*SELECTED PASSAGE*
The question whether or not it is a contempt within the statute to verify false affidavits- at a place distant from the court where such affidavits are subsequently presented does not arise upon the present appeal,'and we cannot therefore properly express an opinion thereon.

The order is affirmed, without costs.






Rehearing

On Petition for Rehearing.

PER CURIAM.

The petition for a reargument is granted.

Counsel may have 10 days from date in which to submit short supplementary briefs upon the point presented by the petition that the alleged contempt was not committed in the presence of the court or so near thereto as to obstruct the administration of justice.

We see no occasion for an additional oral argument.






Rehearing

On Rehearing.

PER CURIAM.

*THE DATA*
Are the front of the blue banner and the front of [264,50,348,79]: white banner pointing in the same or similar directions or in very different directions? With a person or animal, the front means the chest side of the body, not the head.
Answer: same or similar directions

*TASK STATEMENT*
Can you rewrite the court order between "Counsel may have" and "additional oral argument.", inclusive, with "10 days" replaced by "20 days"? The data have nothing to do with this.

*ANSWER FOR THE TASK*
Counsel may have 20 days from date in which to submit short supplementary briefs upon the point presented by the petition that the alleged contempt was not committed in the presence of the court or so near thereto as to obstruct the administration of justice.

We see no occasion for an additional oral argument.